About Me

What a difference a day made
Twenty-four little hours
Brought the sun and the flowers
Where there used to be rain

By Maria Grever and Stanley Adams

 

Not to get too carried away with things, but one day made all the difference, six years ago today. It’s hard to believe that so much has happened, from death to birth to endings and renewal and a whole new lease on life, and that I’ve seen it all sober.

Learning to take things one day at a time and learning to live without alcohol – those were the easy part. The hard part was learning to attain that sense of ease and comfort that alcohol used to bring me by instead using a few spiritual tools to give me serenity, and calmness, and grace, and the desire to stay stopped.

I have heard a few people at AA meetings recently who have been sober so long that they don’t seem to know what to say to newcomers these days. And some who, sadly enough, don’t even make the effort to reach out to the newcomer. I really, really try not to judge others, but it’s hard when I still see so much suffering in and out of the rooms.

For me, it was essential to get out of myself, to reach out wherever and whenever I could. I don’t always say the right thing. Newcomers often don’t relate to my story either. But unless I keep trying to carry the message, then it’s only a matter of when, and not if, I will drink again.

The St. Francis Prayer says it all for me – it has to be one of the most beautifully written passages of all time:

“Lord, make me a channel of thy peace – that where there is hatred, I may bring love – that where there is wrong, I may bring the spirit of forgiveness – that where there is discord, I may bring harmony – that where there is error, I may bring truth – that where there is doubt, I may bring faith – that where there is despair, I may bring hope – that where there are shadows, I may bring light – that where there is sadness, I may bring joy. Lord, grant that I may seek rather to comfort than to be comforted – to understand, than to be understood – to love, than to be loved. For it is by self-forgetting that one finds. It is by forgiving that one is forgiven. It is by dying that one awakens to Eternal Life. Amen.”  Twelve Steps and Twelve Traditions, Page 99

In reading the paragraphs in the “Twelve Steps and Twelve Traditions” which follow this prayer, which I first awakened to only last spring, I found serenity, and calmness, and grace. In practicing the 11th Step, I found that to bring love and forgiveness and harmony and honesty and hope to others, that I had to have them first myself.

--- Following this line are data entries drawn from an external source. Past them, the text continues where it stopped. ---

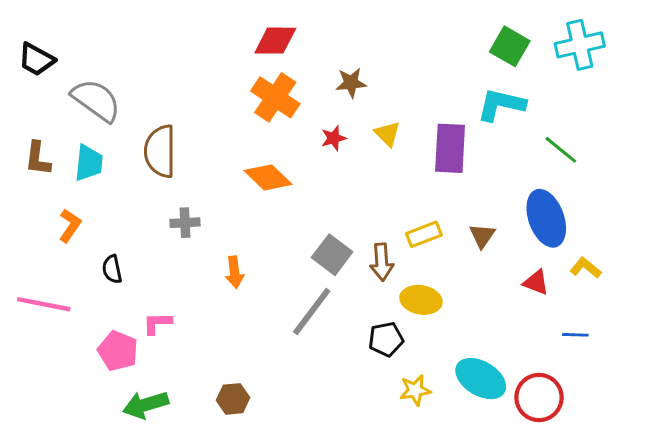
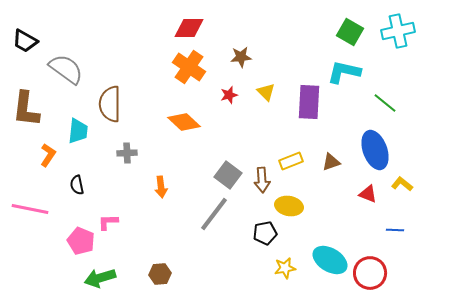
brown L-shape: (38, 159) -> (26, 109), size x1.5
cyan trapezoid: (89, 163) -> (78, 131), moved
brown triangle: (482, 236) -> (331, 162), turned 36

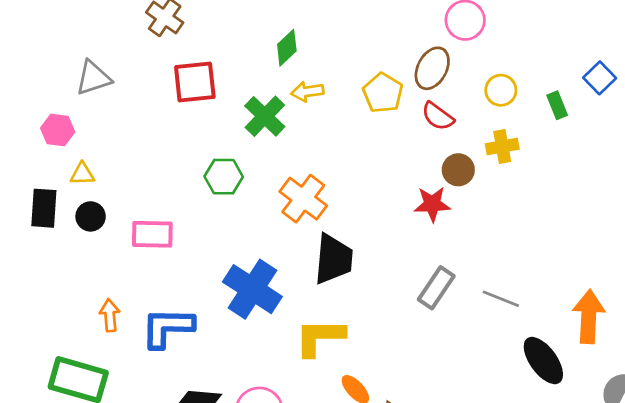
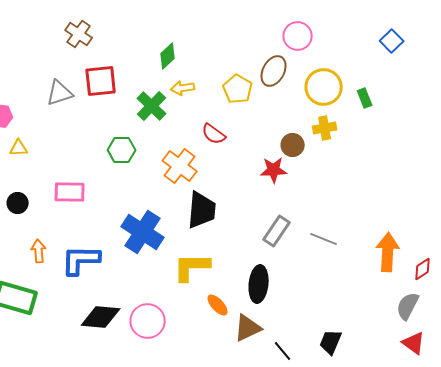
gray triangle: (93, 78) -> (60, 93), moved
blue square: (600, 78) -> (392, 41), moved
yellow circle: (501, 90) -> (324, 87), size x1.6
red semicircle: (438, 116) -> (214, 134), moved
black circle: (91, 216) -> (18, 203), moved
black ellipse: (543, 361) -> (259, 284), moved, turned 42

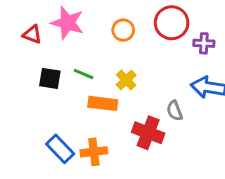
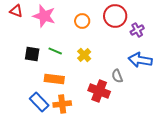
red triangle: (32, 34) -> (16, 11), moved
purple cross: (204, 43) -> (137, 30), turned -32
orange rectangle: (103, 103) -> (54, 79), moved

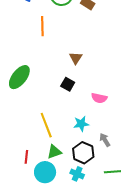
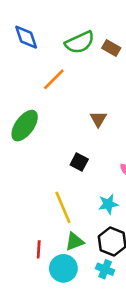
orange line: (42, 26) -> (54, 79), turned 48
green ellipse: (19, 77) -> (25, 126), moved
black square: (68, 84) -> (79, 162), moved

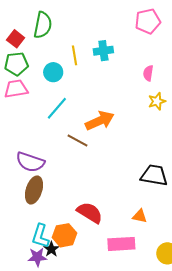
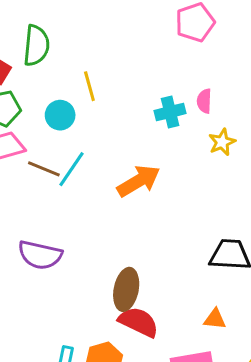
cyan cross: (103, 51) -> (170, 112), moved
brown line: (78, 140) -> (44, 169), moved
brown ellipse: (34, 190) -> (126, 289), moved

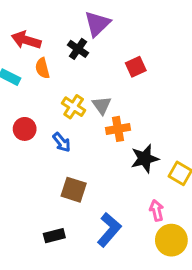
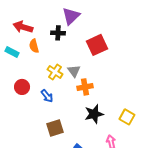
black cross: (78, 49) -> (58, 33), turned -32
red square: (136, 67) -> (97, 45), size x1.5
black star: (145, 159) -> (94, 114), moved
brown square: (74, 190) -> (55, 128), turned -36

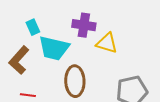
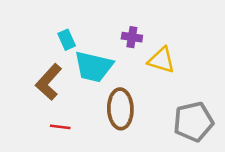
purple cross: (84, 25) -> (132, 37), size x0.7

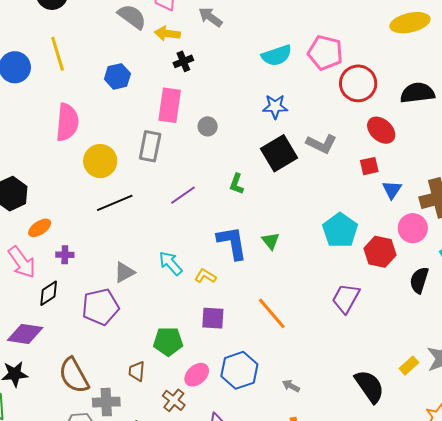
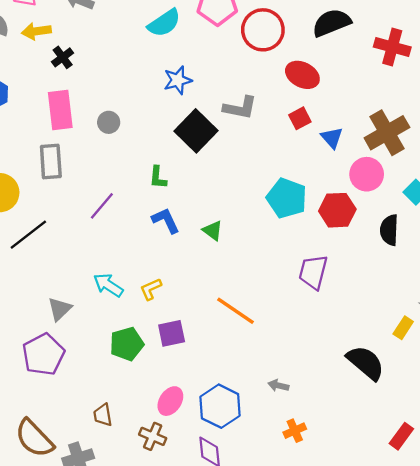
blue L-shape: (232, 243) -> (166, 220), moved, size x0.7
yellow L-shape: (205, 276) -> (151, 289), turned -40
green pentagon: (168, 341) -> (127, 344), moved
blue hexagon: (239, 370) -> (220, 406), moved

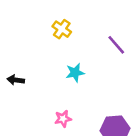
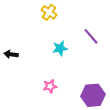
purple line: (116, 45) -> (91, 36), moved

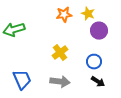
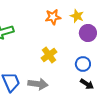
gray arrow: (60, 82) -> (38, 84), moved

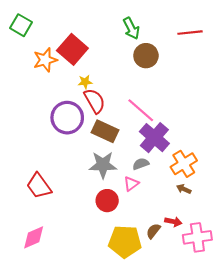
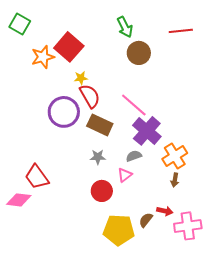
gray star: (103, 165) -> (98, 157), size x0.6
brown arrow: (184, 189) -> (175, 180), turned -104
pink diamond: (34, 237) -> (19, 200), moved, turned 30

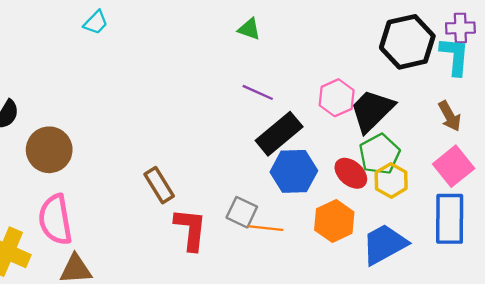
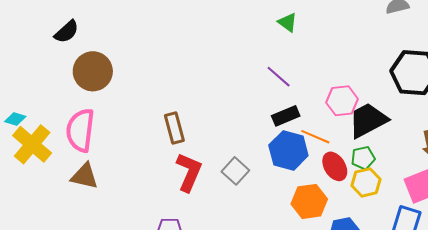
black rectangle: (279, 134) -> (286, 116), size x0.7
green pentagon: (379, 154) -> (363, 158), size x0.7
orange line: (266, 228) -> (315, 137), moved

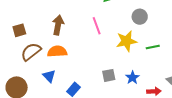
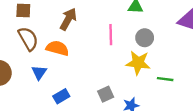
gray circle: (140, 17) -> (145, 38), moved
brown semicircle: (31, 52) -> (28, 39), turned 80
gray square: (109, 75) -> (106, 94), turned -32

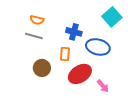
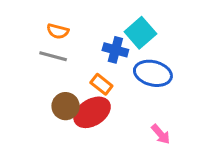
cyan square: (112, 17) -> (140, 33), moved
orange rectangle: (65, 54) -> (101, 84), turned -56
red ellipse: (80, 74) -> (92, 112), moved

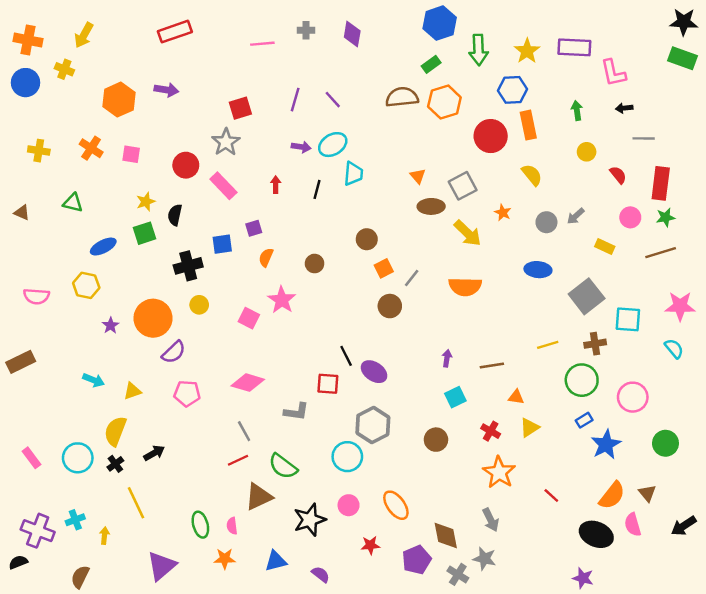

“As though lying upon a sunlit beach, let us relax and breathe deeply of the spiritual atmosphere with which the grace of this prayer surrounds us. Let us become willing to partake and be strengthened and lifted up by the sheer spiritual power, beauty, and love of which these magnificent words are the carriers. Let us look now upon the sea and ponder what its mystery is; and let us lift our eyes to the far horizon, beyond which we shall seek all those wonders still unseen.” Twelve Steps and Twelve Traditions, Page 100

Because you see, I really don’t want to drink again. The Problem is that this disease really is cunning, baffling, and powerful, and that it will do everything possible to convince me that someday I will be able to drink normally again. And if I am to “practice the rest of A.A.’s program as enthusiastically as I could” (as suggested in Step 2), then I really don’t have a choice, except to follow the Solution as set out in the Big Book:

“There is a solution.  Almost none of us liked the self-searching, the leveling of our pride, the confession of shortcomings which the process requires for its successful consummation.  But we saw that it really worked in others, and we had come to believe in the hopelessness and futility of life as we had been living it.  When, therefore, we were approached by those in whom the problem had been solved, there was nothing left for us but to pick up the simple kit of spiritual tools laid at our feet.  We have found much of heaven and we have been rocketed into a fourth dimension of existence of which we had not even dreamed.”  Big Book, Page 25

I never expected to stay sober, but I did. I never expected to find spirituality, but I did. I never expected to have such awesome friends, but I do. I never expected to experience true love, but I do now. And I don’t know what is waiting for me beyond that “far horizon”, beyond the sunset, but I’m Honest, Open, and Willing, and I don’t need great expectations to know that this is a far, far better life than the one I had while I was drinking.

And all because of that one day six years ago, when I stumbled into an AA meeting and asked for help. And help was freely given.

My name is Harry. I’m an alcoholic. And I’m grateful to be sober one more day.